Market angle: enterprise security spend approaches $200B/year. The attacker-defender asymmetry - attackers compose multi-step kill chains over weeks, defenders detect single events in seconds - is the canonical example of an adversarial environment with delayed feedback. Microsoft Security Copilot, CrowdStrike Charlotte AI, Palo Alto Networks Cortex, SentinelOne Purple AI, plus every major SOC tool vendor are racing to close the loop with autonomous response.

Problem: predict the next-most-likely attacker action conditional on observed telemetry; pre-emptively contain. Wrong containment actions break production (a quarantined production host is an outage); missed actions cost millions in dwell time and lateral movement.

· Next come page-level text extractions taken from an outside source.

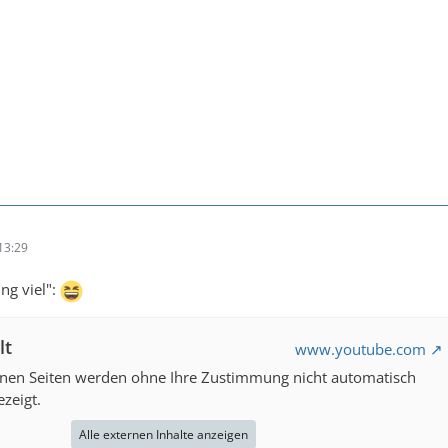
13:29
ng viel":
lt
www.youtube.com
rnen Seiten werden ohne Ihre Zustimmung nicht automatisch
zeigt.
Alle externen Inhalte anzeigen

Why a world model could matter: a learned model of attacker-progression dynamics over the MITRE ATT&CK lattice gives a planner the ability to reason about “if I do nothing, what does the attacker do next? if I quarantine this host, what is the next move?”. Pure rule-based detection is reactive by construction. Counterfactual planning is the only way to turn detection latency into decision time.

What should be measured: Action Success Rate against red-team scenarios; Perturbation Recovery under novel attacker techniques (zero-days and living-off-the-land variants); Surprise Detection AUROC for distinguishing benign anomaly from active intrusion; Planning Latency at the dispatch frequency of the SOC.

Why current LLM/VLM evaluation is insufficient: an LLM can summarise an attack timeline from logs after the fact. The decision that matters is what to do next, with the cost of being wrong asymmetric and the action space narrowing as the kill chain progresses. Static QA benchmarks measure factual knowledge, not adversarial planning under uncertainty.

Common thread

Across all nine domains, the failure mode of “evaluate the model on static benchmarks and hope for the best” is the same: the metric does not measure the property that determines whether the deployment ships safely, cheaply, and reliably. The point of this repository is to push the planning question - “useful for what, at what latency, at what compute cost, under what perturbations?” - to the front of the conversation.

If even one of these markets matures around a shared evaluation layer, the cost of integrating a new world model into a production system drops by an order of magnitude. That is the bet this framework is built on.